En la actualidad tenemos a grupos de feministas cuestionando las leyes que dicta la Constitución por ser injustas –cosa muy cierta – pero sin parar a pensar que son el resultado de un tiempo y unas estructuras determinadas. Critican leyes discriminatorias de la mujer por ser patriarcales, sin hacer un análisis del sistema, donde claramente la justicia sólo existe para las clases con cierto poder adquisitivo y las élites, donde el pobre es fulminado. Se obvia la principal causa que atraviesa todo tipo de movimientos y opresiones, que es la clase social. Obama era un blanco rico pintado de negro, no fue juzgado por su color de piel como lo hubiera sido una persona en condiciones de pobreza. Otro ejemplo lo tenemos en el feminismo liberal que Hillary Clinton intentó impulsar para ganar la campaña a la presidencia de Estados Unidos, a favor de muchas minorías y la concesión de derechos que sólo fomentaban la creación de lobbies de presión, en vez de unas leyes justas que emancipasen a todos los individuos en vez de subyugarlos para el beneficio de unas cuantos. Todo se confunde. Movimientos antiespecistas que le dan la misma importancia a una gallina que a un ser humano, donde se relativiza el valor de la vida humana, llegando a equiparar en ocasiones los mataderos de animales con el Holocausto nazi – banalizando el mal y deformando la realidad – cuando los animales no tienen conciencia ninguna. ¿Dónde ponemos el límite? ¿Matar una hormiga está bien? ¿Los ácaros que tenemos en el colchón no merecen también una vida digna? ¿Dejamos de dormir en camas por el estrés que puedan sufrir? Sólo a través de una crítica racional y dialéctica podemos llegar a saber qué es lo que nos beneficia como sociedad y que hábitos pueden ser saludables. Pero toda aquella doctrina que deshumanice al ser humano, está un paso más cerca de la caverna y el oscurantismo que de la liberación de la humanidad. Abandonar los hechos es abandonar la razón y basarse en interpretaciones que sólo crean humo.

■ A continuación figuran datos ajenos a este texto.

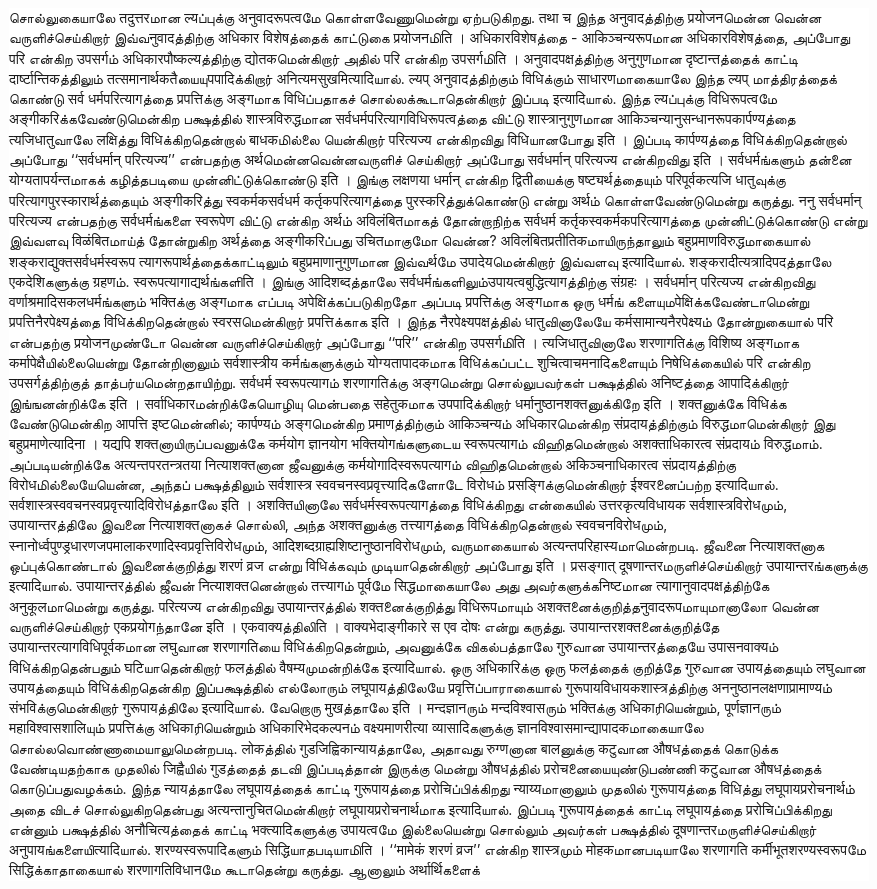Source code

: சொல்லுகையாலே तदुत्तरமான ल्यப்புக்கு अनुवादरूपत्वமே கொள்ளவேணுமென்று ஏற்படுகிறது. तथा च இந்த अनुवादத்திற்கு प्रयोजनமென்ன வென்ன வருளிச்செய்கிறார் இவ்வनुवादத்திற்கு अधिकार विशेषத்தைக் காட்டுகை प्रयोजनமிति । अधिकारविशेषத்தை - आकिञ्चन्यरूपமான अधिकारविशेषத்தை, அப்போது परि என்கிற उपसर्गம் अधिकारपौष्कल्यத்திற்கு द्योतकமென்கிறார் அதில் परि என்கிற उपसर्गமிति । अनुवादपक्षத்திற்கு अनुगुणமான दृष्टान्तத்தைக் காட்டி दार्ष्टान्तिकத்திலும் तत्समानार्थकतैயையுपपादिக்கிறார் अनित्यमसुखमित्यादिயால். ल्यप् अनुवादத்திற்கும் विधिக்கும் साधारणமாகையாலே இந்த ल्यप् மாத்திரத்தைக் கொண்டு सर्व धर्मपरित्यागத்தை प्रपत्तिக்கு अङ्गமாக विधिப்பதாகச் சொல்லக்கூடாதென்கிறார் இப்படி इत्यादिயால். இந்த ल्यப்புக்கு विधिरूपत्वமே अङ्गीकरिக்கவேண்டுமென்கிற பக்ஷத்தில் शास्त्रविरुद्धமான सर्वधर्मपरित्यागविधिरूपत्वத்தை விட்டு शास्त्रानुगुणமான आकिञ्चन्यानुसन्धानरूपकार्पण्यத்தை त्यजिधातुவாலே लक्षिத்து विधिக்கிறதென்றால் बाधकமில்லை யென்கிறார் परित्यज्य என்கிறவிது विधिயானபோது इति । இப்படி कार्पण्यத்தை विधिக்கிறதென்றால் அப்போது ‘‘सर्वधर्मान् परित्यज्य’’ என்பதற்கு अर्थமென்னவென்னவருளிச் செய்கிறார் அப்போது सर्वधर्मान् परित्यज्य என்கிறவிது इति । सर्वधर्मங்களும் தன்னை योग्यतापर्यन्तமாகக் கழித்தபடியை முன்னிட்டுக்கொண்டு इति । இங்கு लक्षणया धर्मान् என்கிற द्वितीயைக்கு षष्ट्यर्थத்தையும் परिपूर्वकत्यजि धातुவுக்கு परित्यागपुरस्कारार्थத்தையும் अङ्गीकरिத்து स्वकर्मकसर्वधर्म कर्तृकपरित्यागத்தை पुरस्करिத்துக்கொண்டு என்று अर्थம் கொள்ளவேண்டுமென்று கருத்து. ननु सर्वधर्मान् परित्यज्य என்பதற்கு सर्वधर्मங்களை स्वरूपेण விட்டு என்கிற अर्थம் अविलंबितமாகத் தோன்றாநிற்க सर्वधर्म कर्तृकस्वकर्मकपरित्यागத்தை முன்னிட்டுக்கொண்டு என்று இவ்வளவு विळंबितமாய்த் தோன்றுகிற अर्थத்தை अङ्गीकरिப்பது उचितமாகுமோ வென்ன? अविलंबितप्रतीतिकமாயிருந்தாலும் बहुप्रमाणविरुद्धமாகையால் शङ्कराद्युक्तसर्वधर्मस्वरूप त्यागरूपार्थத்தைக்காட்டிலும் बहुप्रमाणानुगुणமான இவ்வर्थமே उपादेयமென்கிறார் இவ்வளவு इत्यादिயால். शङ्करादीत्यत्रादिपदத்தாலே एकदेशिகளுக்கு ग्रहणம். स्वरूपत्यागाद्यर्थங்களிति । இங்கு आदिशब्दத்தாலே सर्वधर्मங்களிலும்उपायत्वबुद्धित्यागத்திற்கு संग्रहः । सर्वधर्मान् परित्यज्य என்கிறவிது वर्णाश्रमादिसकलधर्मங்களும் भक्तिக்கு अङ्गமாக எப்படி अपेक्षिக்கப்படுகிறதோ அப்படி प्रपत्तिக்கு अङ्गமாக ஒரு धर्मங் களையுமपेक्षिக்கவேண்டாமென்று प्रपत्तिनैरपेक्ष्यத்தை विधिக்கிறதென்றால் स्वरसமென்கிறார் प्रपत्तिக்காக इति । இந்த नैरपेक्ष्यपक्षத்தில் धातुவினாலேயே कर्मसामान्यनैरपेक्ष्यம் தோன்றுகையால் परि என்பதற்கு प्रयोजनமுண்டோ வென்ன வருளிச்செய்கிறார் அப்போது ‘‘परि’’ என்கிற उपसर्गமிति । त्यजिधातुவினாலே शरणागतिக்கு विशिष्य अङ्गமாக कर्मापेक्षैயில்லையென்று தோன்றினாலும் सर्वशास्त्रीय कर्मங்களுக்கும் योग्यतापादकமாக विधिக்கப்பட்ட शुचित्वाचमनादिகளையும் निषेधिக்கையில் परि என்கிற उपसर्गத்திற்குத் தாத்பர்யமென்றதாயிற்று. सर्वधर्म स्वरूपत्यागம் शरणागतिக்கு अङ्गமென்று சொல்லுபவர்கள் பக்ஷத்தில் अनिष्टத்தை आपादिக்கிறார் இங்ஙனன்றிக்கே इति । सर्वाधिकारமன்றிக்கேயொழியு மென்பதை सहेतुकமாக उपपादिக்கிறார் धर्मानुष्ठानशक्तனுக்கிறே इति । शक्तனுக்கே विधिக்க வேண்டுமென்கிற आपत्ति इष्टமென்னில்; कार्पण्यம் अङ्गமென்கிற प्रमाणத்திற்கும் आकिञ्चन्यம் अधिकारமென்கிற संप्रदायத்திற்கும் विरुद्धமாமென்கிறார் இது बहुप्रमाणेत्यादिना । यद्यपि शक्तனாயிருப்பவனுக்கே कर्मयोग ज्ञानयोग भक्तियोगங்களுடைய स्वरूपत्यागம் விஹிதமென்றால் अशक्ताधिकारत्व संप्रदायம் विरुद्धமாம். அப்படியன்றிக்கே अत्यन्तपरतन्त्रतया नित्याशक्तனான ஜீவனுக்கு कर्मयोगादिस्वरूपत्यागம் விஹிதமென்றால் अकिञ्चनाधिकारत्व संप्रदायத்திற்கு विरोधமில்லையேயென்ன, அந்தப் பக்ஷத்திலும் सर्वशास्त्र स्ववचनस्वप्रवृत्त्यादिகளோடே विरोधம் प्रसङ्गिக்குமென்கிறார் ईश्वरனைப்பற்ற इत्यादिயால். सर्वशास्त्रस्ववचनस्वप्रवृत्त्यादिविरोधத்தாலே इति । अशक्तिயினாலே सर्वधर्मस्वरूपत्यागத்தை विधिக்கிறது என்கையில் उत्तरकृत्यविधायक सर्वशास्त्रविरोधமும், उपायान्तरத்திலே இவனை नित्याशक्तனாகச் சொல்லி, அந்த अशक्तனுக்கு तत्त्यागத்தை विधिக்கிறதென்றால் स्ववचनविरोधமும், स्नानोर्ध्वपुण्ड्रधारणजपमालाकरणादिस्वप्रवृत्तिविरोधமும், आदिशब्दग्राह्यशिष्टानुष्ठानविरोधமும், வருமாகையால் अत्यन्तपरिहास्यமாமென்றபடி. ஜீவனை नित्याशक्तனாக ஒப்புக்கொண்டால் இவனைக்குறித்து शरणं व्रज என்று विधिக்கவும் முடியாதென்கிறார் அப்போது इति । प्रसङ्गात् दूषणान्तरமருளிச்செய்கிறார் उपायान्तरங்களுக்கு इत्यादिயால். उपायान्तरத்தில் ஜீவன் नित्याशक्तனென்றால் तत्त्यागம் पूर्वமே सिद्धமாகையாலே அது அவர்களுக்கनिष्टமான त्यागानुवादपक्षத்திற்கே अनुकूलமாமென்று கருத்து. परित्यज्य என்கிறவிது उपायान्तरத்தில் शक्तனைக்குறித்து विधिरूपமாயும் अशक्तனைக்குறித்தनुवादरूपமாயுமானாலோ வென்ன வருளிச்செய்கிறார் एकप्रयोगந்தானே इति । एकवाक्यத்திலிति । वाक्यभेदाङ्गीकारे स एव दोषः என்று கருத்து. उपायान्तरशक्तனைக்குறித்தே उपायान्तरत्यागविधिपूर्वकமான लघुவான शरणागतिயை विधिக்கிறதென்றும், அவனுக்கே விகல்பத்தாலே गुरुவான उपायान्तरத்தையே उपासनवाक्यம் विधिக்கிறதென்பதும் घटिயாதென்கிறார் फलத்தில் वैषम्यமுமன்றிக்கே इत्यादिயால். ஒரு अधिकारिக்கு ஒரு फलத்தைக் குறித்தே गुरुவான उपायத்தையும் लघुவான उपायத்தையும் विधिக்கிறதென்கிற இப்பக்ஷத்தில் எல்லோரும் लघूपायத்திலேயே प्रवृत्तिப்பாராகையால் गुरूपायविधायकशास्त्रத்திற்கு अननुष्ठानलक्षणाप्रामाण्यம் संभविக்குமென்கிறார் गुरूपायத்திலே इत्यादिயால். வேறொரு मुखத்தாலே इति । मन्दज्ञानரும் मन्दविश्वासரும் भक्तिக்கு अधिकाரியென்றும், पूर्णज्ञानரும் महाविश्वासशालिயும் प्रपत्तिக்கு अधिकाரியென்றும் अधिकारिभेदकल्पनம் वक्ष्यमाणरीत्या व्यासादिகளுக்கு ज्ञानविश्वासमान्द्यापादकமாகையாலே சொல்லவொண்ணாமையாலுமென்றபடி. लोकத்தில் गुडजिह्विकान्यायத்தாலே, அதாவது रुग्णனான बालனுக்கு कटुவான औषधத்தைக் கொடுக்க வேண்டியதற்காக முதலில் जिह्वैயில் गुडத்தைத் தடவி இப்படித்தான் இருக்கு மென்று औषधத்தில் प्ररोचனையையுண்டுபண்ணி कटुவான औषधத்தைக் கொடுப்பதுவழக்கம். இந்த न्यायத்தாலே लघूपायத்தைக் காட்டி गुरूपायத்தை प्ररोचिப்பிக்கிறது न्याय्यமானாலும் முதலில் गुरूपायத்தை विधिத்து लघूपायप्ररोचनार्थம் அதை விடச் சொல்லுகிறதென்பது अत्यन्तानुचितமென்கிறார் लघूपायप्ररोचनार्थமாக इत्यादिயால். இப்படி गुरूपायத்தைக் காட்டி लघूपायத்தை प्ररोचिப்பிக்கிறது என்னும் பக்ஷத்தில் अनौचित्यத்தைக் காட்டி भक्त्यादिகளுக்கு उपायत्वமே இல்லையென்று சொல்லும் அவர்கள் பக்ஷத்தில் दूषणान्तरமருளிச்செய்கிறார் अनुपायங்களையிत्यादिயால். शरण्यस्वरूपादिகளும் सिद्धिயாதபடியாமிति । ‘‘मामेकं शरणं व्रज’’ என்கிற शास्त्रமும் मोहकமானபடியாலே शरणागति कर्मीभूतशरण्यस्वरूपமே सिद्धिக்காதாகையால் शरणागतिविधानமே கூடாதென்று கருத்து. ஆனாலும் अर्थार्थिகளைக்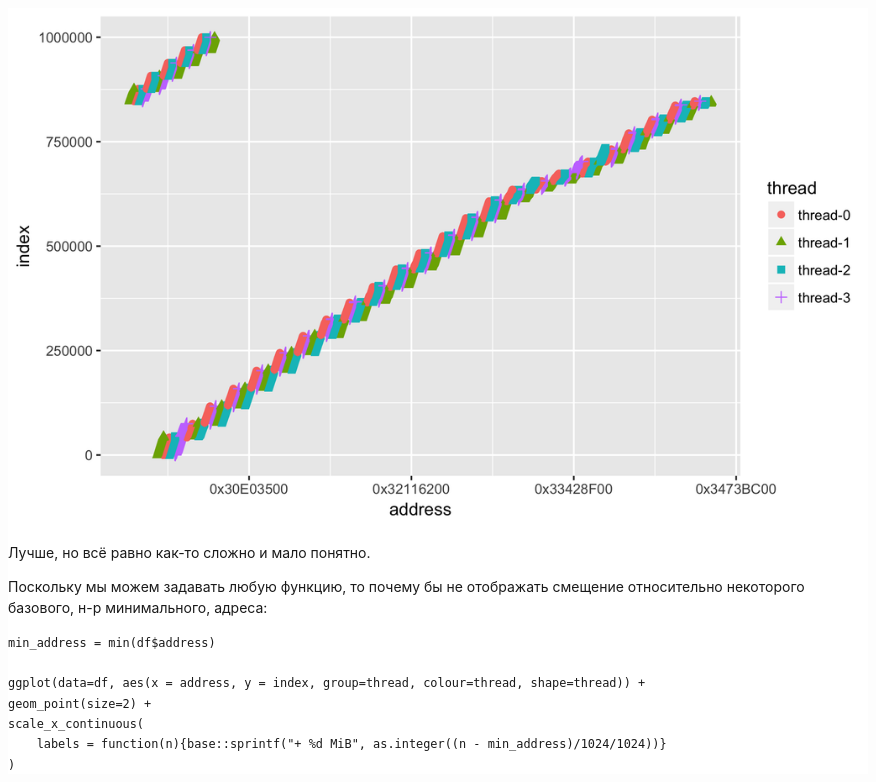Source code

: ![](images/rmd/hashCodes1.png)

Лучше, но всё равно как-то сложно и мало понятно.

Поскольку мы можем задавать любую функцию, то почему бы не отображать смещение относительно некоторого базового, н-р минимального, адреса:

    min_address = min(df$address)

    ggplot(data=df, aes(x = address, y = index, group=thread, colour=thread, shape=thread)) +
    geom_point(size=2) +
    scale_x_continuous(
        labels = function(n){base::sprintf("+ %d MiB", as.integer((n - min_address)/1024/1024))}
    )
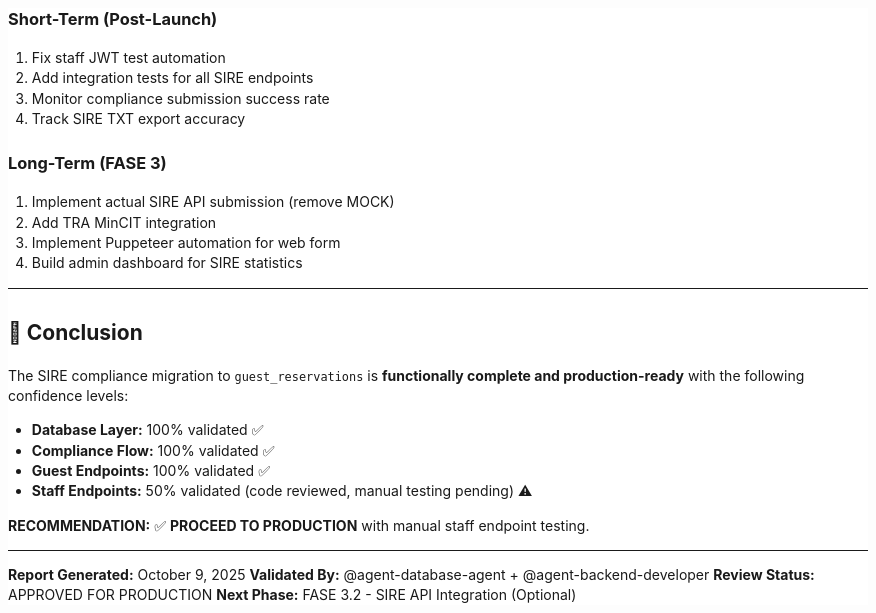### Short-Term (Post-Launch)
1. Fix staff JWT test automation
2. Add integration tests for all SIRE endpoints
3. Monitor compliance submission success rate
4. Track SIRE TXT export accuracy

### Long-Term (FASE 3)
1. Implement actual SIRE API submission (remove MOCK)
2. Add TRA MinCIT integration
3. Implement Puppeteer automation for web form
4. Build admin dashboard for SIRE statistics

---

## 📝 Conclusion

The SIRE compliance migration to `guest_reservations` is **functionally complete and production-ready** with the following confidence levels:

- **Database Layer:** 100% validated ✅
- **Compliance Flow:** 100% validated ✅
- **Guest Endpoints:** 100% validated ✅
- **Staff Endpoints:** 50% validated (code reviewed, manual testing pending) ⚠️

**RECOMMENDATION:** ✅ **PROCEED TO PRODUCTION** with manual staff endpoint testing.

---

**Report Generated:** October 9, 2025
**Validated By:** @agent-database-agent + @agent-backend-developer
**Review Status:** APPROVED FOR PRODUCTION
**Next Phase:** FASE 3.2 - SIRE API Integration (Optional)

El problema de fondo ha estado en el abandono del materialismo y la regresión a un idealismo que es imposible cumplir porque no analiza las condiciones reales, sino que atiende a la irracionalidad de las sensaciones y da la espalda al cientifismo. La ciencia no es democrática, las leyes de la gravedad no pueden deconstruirse, son absolutas. Pensar que todos somos enemigos de todos ha hecho crecer un recelo muy grande en la sociedad, ha provocado un rechazo a los valores de compromiso y solidaridad en los que se había basado la izquierda hasta la irrupción de la posmodernidad en sus filas. Ahora importan más las fotos, las palabras y el discurso que los hechos y el trabajo de campo, donde se valora más la incidencia de las campañas en las redes sociales que un buen trabajo en la calle, mejorando las condiciones de vida de la gente. Los debates actuales sobre la regulación de la prostitución, la defensa de la maternidad subrogada buscando alternativas “éticas” o las últimas formas de economía colaborativa ponen de manifiesto la descomposición de la izquierda que aportaba luz al mundo y luchaba por dominar las estructuras, para conseguir el progreso de la sociedad y la emancipación de la humanidad. Todo lo que empodera nos ata más fuerte a nuestras cadenas. Sin el resurgir de la clase trabajadora y de la conciencia obrera como motor de trasformación social, no podremos construir una alternativa real, viable, ni mejor a este sistema caduco que sufrimos hoy en día. Si lo conseguimos o no, depende en gran parte de nosotros.